◆ EXERCISE INPUTS:
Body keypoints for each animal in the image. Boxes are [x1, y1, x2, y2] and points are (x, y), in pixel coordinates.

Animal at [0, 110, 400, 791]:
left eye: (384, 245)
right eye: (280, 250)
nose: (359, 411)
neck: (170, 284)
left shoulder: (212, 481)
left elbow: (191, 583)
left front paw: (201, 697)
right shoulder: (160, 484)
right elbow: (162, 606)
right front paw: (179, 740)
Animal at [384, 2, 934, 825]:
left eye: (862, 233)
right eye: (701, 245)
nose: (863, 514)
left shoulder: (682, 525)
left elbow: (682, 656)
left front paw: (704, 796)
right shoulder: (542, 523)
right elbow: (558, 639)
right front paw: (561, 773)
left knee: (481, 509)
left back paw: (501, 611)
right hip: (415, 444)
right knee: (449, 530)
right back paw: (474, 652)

◆ EXERCISE DIRECTIONS:
Copy exactly the line that contains "right front paw: (179, 740)" and every line after it through the end of the entries, with nothing added.

◆ SOLVED PROBLEM:
right front paw: (179, 740)
Animal at [384, 2, 934, 825]:
left eye: (862, 233)
right eye: (701, 245)
nose: (863, 514)
left shoulder: (682, 525)
left elbow: (682, 656)
left front paw: (704, 796)
right shoulder: (542, 523)
right elbow: (558, 639)
right front paw: (561, 773)
left knee: (481, 509)
left back paw: (501, 611)
right hip: (415, 444)
right knee: (449, 530)
right back paw: (474, 652)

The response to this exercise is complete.